Menariknya, Ratna membawa perspektif unik dari daerah pemilihannya. "Di banyak daerah, justru akses internet dan listrik yang stabil masih menjadi masalah. Memaksakan WFH secara nasional tanpa mempertimbangkan kesenjangan infrastruktur ini bisa memperlebar jarak antara pusat dan daerah," ungkapnya. Ini adalah dimensi lain yang sering luput dari perbincangan seputar WFH yang biasanya didominasi narasi perkotaan.

Lima Pilar Strategi Hemat Energi yang Diusulkan

Sebagai alternatif dari pendekatan tunggal WFH, Ratna mengusulkan kerangka kerja yang lebih komprehensif. Pertama, audit energi nasional yang menyeluruh di sektor publik, industri, dan komersial. Kedua, percepatan adopsi energi terbarukan dengan insentif yang jelas. Ketiga, modernisasi sistem transportasi massal untuk mengurangi ketergantungan pada BBM. Keempat, standardisasi efisiensi energi untuk gedung-gedung baru. Kelima, kampanye edukasi hemat energi yang masif dan berkelanjutan.
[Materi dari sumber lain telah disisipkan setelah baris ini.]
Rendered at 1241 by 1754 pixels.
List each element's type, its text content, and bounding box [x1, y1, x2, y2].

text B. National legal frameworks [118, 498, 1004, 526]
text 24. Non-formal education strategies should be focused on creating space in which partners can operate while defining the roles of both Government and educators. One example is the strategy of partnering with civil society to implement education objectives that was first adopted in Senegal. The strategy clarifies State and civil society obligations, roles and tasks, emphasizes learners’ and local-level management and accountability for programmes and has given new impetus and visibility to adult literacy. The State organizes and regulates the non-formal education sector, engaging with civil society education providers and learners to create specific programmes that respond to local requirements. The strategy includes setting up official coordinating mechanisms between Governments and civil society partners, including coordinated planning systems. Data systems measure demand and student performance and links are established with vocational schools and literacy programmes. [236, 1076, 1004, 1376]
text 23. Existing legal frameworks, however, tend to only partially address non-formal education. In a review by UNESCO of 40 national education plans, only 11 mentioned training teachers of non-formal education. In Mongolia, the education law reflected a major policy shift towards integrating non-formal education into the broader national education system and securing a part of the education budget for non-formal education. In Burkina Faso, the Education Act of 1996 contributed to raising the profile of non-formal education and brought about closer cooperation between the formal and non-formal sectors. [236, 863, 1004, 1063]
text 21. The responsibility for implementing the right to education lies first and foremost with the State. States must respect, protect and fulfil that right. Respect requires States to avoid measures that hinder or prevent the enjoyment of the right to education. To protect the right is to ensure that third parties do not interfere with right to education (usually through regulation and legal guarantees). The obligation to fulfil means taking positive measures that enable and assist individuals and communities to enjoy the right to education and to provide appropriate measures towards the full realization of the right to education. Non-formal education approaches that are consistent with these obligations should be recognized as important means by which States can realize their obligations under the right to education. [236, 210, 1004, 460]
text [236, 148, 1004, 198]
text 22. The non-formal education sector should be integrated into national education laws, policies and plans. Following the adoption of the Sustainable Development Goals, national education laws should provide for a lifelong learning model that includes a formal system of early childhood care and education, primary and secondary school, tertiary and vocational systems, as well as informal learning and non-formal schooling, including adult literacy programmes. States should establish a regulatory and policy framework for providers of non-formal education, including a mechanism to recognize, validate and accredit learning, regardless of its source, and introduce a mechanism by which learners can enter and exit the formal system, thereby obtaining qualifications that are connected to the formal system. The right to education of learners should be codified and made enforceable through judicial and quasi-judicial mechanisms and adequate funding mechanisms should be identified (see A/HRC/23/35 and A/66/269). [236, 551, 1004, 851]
"Kita perlu belajar dari negara-negara yang berhasil menurunkan intensitas energinya tanpa mengorbankan produktivitas," kata Ratna. Ia mencontohkan Jepang yang berhasil mengurangi konsumsi energi di gedung-gedung perkantoran hingga 40% melalui teknologi smart building, atau Denmark yang transformasi transportasi kotanya didukung oleh perencanaan tata kota yang integratif.
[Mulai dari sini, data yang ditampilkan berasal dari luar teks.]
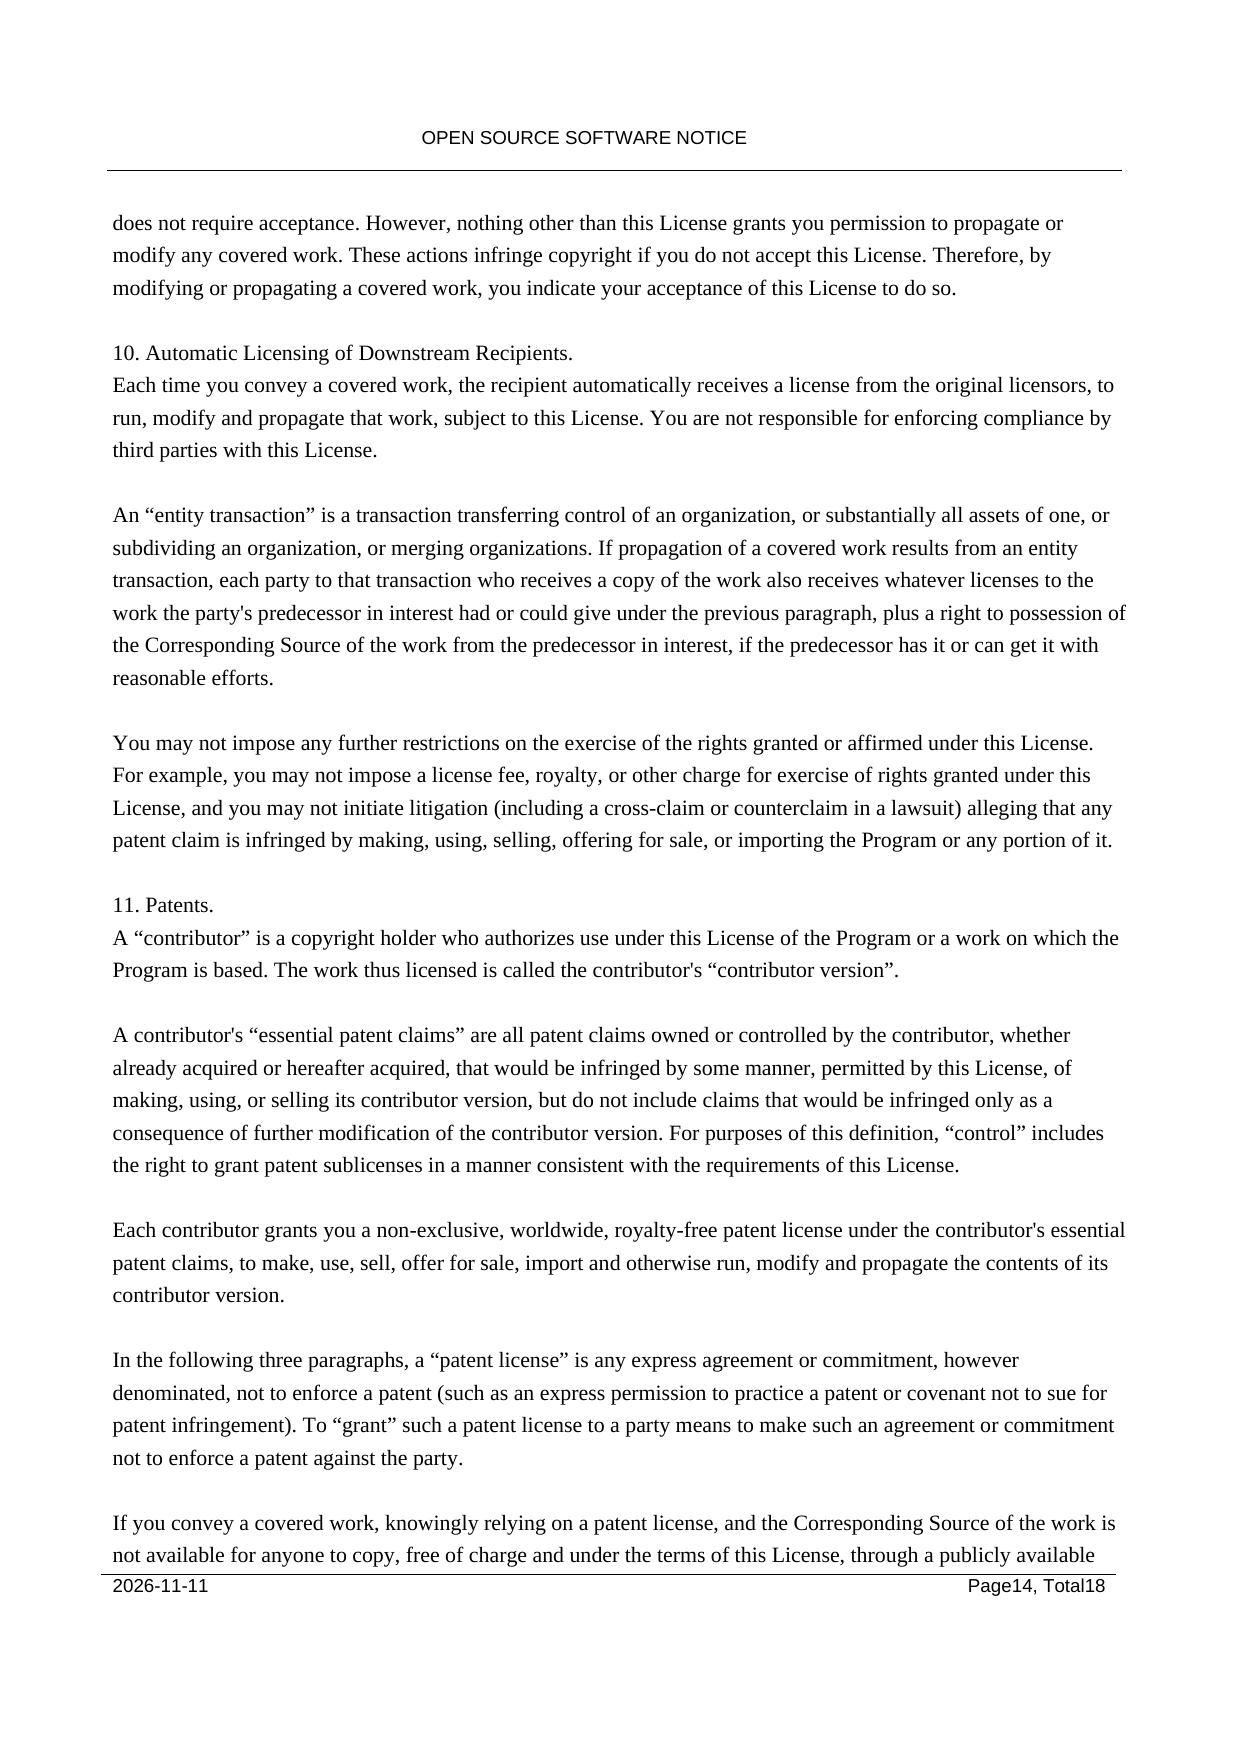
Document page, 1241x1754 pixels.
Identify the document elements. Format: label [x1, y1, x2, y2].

Mengawal Transformasi, Bukan Sekedar Penghematan Sesaat

Posisi Ratna sebagai anggota DPR memberikannya perspektif tentang pentingnya pengawasan legislatif terhadap kebijakan energi. "DPR akan memastikan bahwa program hemat energi ini tidak berhenti sebagai gerakan seremonial belaka. Kami akan mendorong agar setiap kebijakan dilengkapi dengan indikator kinerja yang terukur dan mekanisme evaluasi yang transparan," tegasnya. Ia menekankan bahwa hemat energi harus menjadi bagian dari transformasi sistemik, bukan respons temporer terhadap fluktuasi pasokan.

Yang menarik dari pandangan Ratna adalah penekanannya pada keadilan transisional. "Transisi energi harus inklusif. Tidak boleh ada pihak yang tertinggal atau terbebani secara tidak proporsional dalam proses ini," ujarnya. Ini mencerminkan pemahaman bahwa keberhasilan kebijakan energi tidak hanya diukur dari angka penghematan, tetapi juga dari bagaimana dampaknya didistribusikan secara adil di seluruh lapisan masyarakat.

Pada akhirnya, peringatan Ratna Juwita Sari mengajak kita untuk berpikir lebih jernih. Hemat energi bukanlah tentang mencari solusi cepat yang terlihat menarik di permukaan, melainkan tentang membangun ketahanan sistemik yang akan membawa manfaat jangka panjang. Seperti kata pepatah lama, "lebih baik mencegah daripada mengobati"—dan dalam konteks energi, pencegahan itu berarti membangun sistem yang efisien sejak awal, bukan sekadar menggeser beban dari satu tempat ke tempat lain.

Jadi, lain kali Anda mendengar wacana WFH sebagai solusi utama penghematan energi, coba tanyakan pada diri sendiri: apakah ini benar-benar menyelesaikan masalah, atau hanya memindahkannya? Mungkin, seperti yang diingatkan Ratna, sudah waktunya kita meminta lebih dari sekadar perubahan pola kerja, tetapi transformasi mendasar dalam cara kita mengelola sumber daya energi nasional. Bagaimana menurut Anda?